THE DARK MILE (2017)
London couple Louise and Clare book a sailing trip in the Highlands to recover from a personal tragedy. The location may be idyllic but soon they are tormented by a black industrial barge that follows them, and by the dysfunctional folk on board.”

First, they broke the cardinal rule of using the overused/generic/weak word “dark” in the title. Secondly, if you work on a black industrial barge, you’re probably predisposed to being dysfunctional. Wonder what the pay is? I could fit right in.

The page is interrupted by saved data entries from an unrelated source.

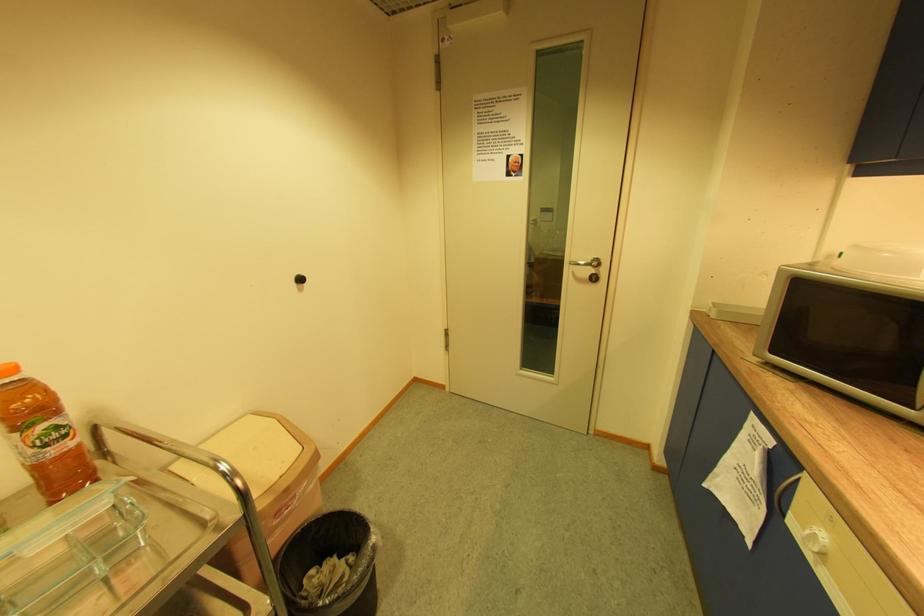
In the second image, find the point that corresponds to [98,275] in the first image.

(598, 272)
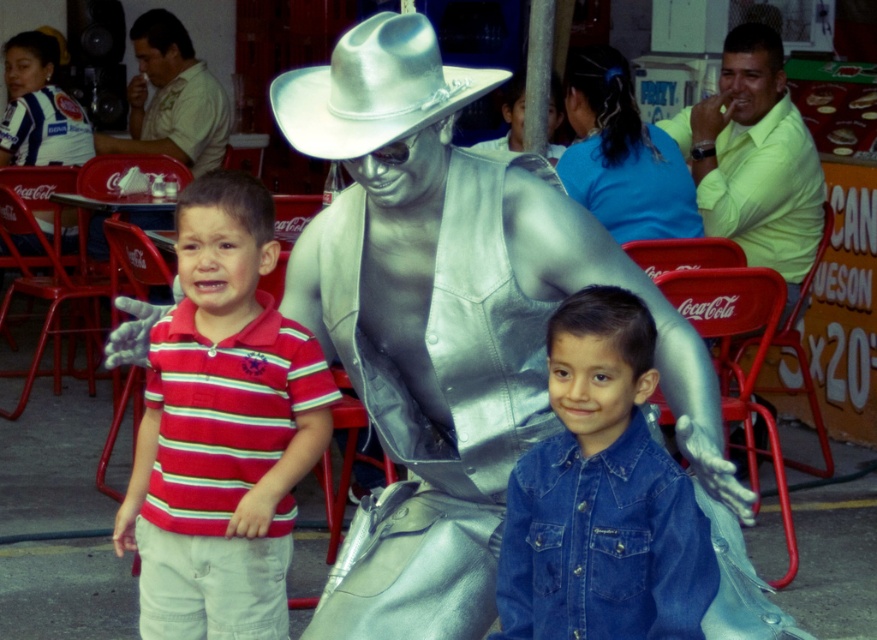
You are standing at the center of the image and see the point at coordinates (222, 428). Which object is this point located on?

The point at coordinates (222, 428) is located on the striped cotton shirt at left.

Consider the image. Based on the scene description, which object is taller between the silver metallic cowboy at center and the striped cotton shirt at left?

The silver metallic cowboy at center is much taller than the striped cotton shirt at left.

You are standing in the outdoor event area and notice two points marked in the image. Which point, point (662,593) or point (822,179), is nearer to you?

The Man Who Killed Hitler And Then Hitler

THE MAN WHO KILLED HITLER AND THEN THE BIGFOOT (2018)
“Legendary American war veteran Calvin Barr who, decades after serving in WWII and assassinating Adolf Hitler, must now hunt down the fabled Bigfoot. Living a peaceful life in New England, the former veteran is contacted by the FBI and the Royal Canadian Mounted Police to lead the charge as the creature is carrying a deadly plague and is hidden deep inside the Canadian wilderness.”

A hot contender for horror movie title of the year, albeit a bit of a mouth employer. (Note to movie titlers — take “Then The” out of it. Practically leaps off the tongue and into a soulful eight-beer-in conversation. My only issue — they tell you in the movie’s name he murder-killed Bigfoot.

Hitler certainly had it coming. But Bigfoot? What’s he ever done besides throwing Mountain Doo at intrusive hikers? They go on to say Biggie carries a deadly plaque and is hidden deep inside the Canadian wilderness. If that’s true, it means he’s not planning any day trips to town any time soon, so leave him be. As for the nature of the plaque, just give him some Alka-Seltzer Plus® – Cold & Cough Liquid Gels (you gotta break ‘em open and suck out the juicy goodness) with a beer back to cleanse the palette afterward. Plague? Solved.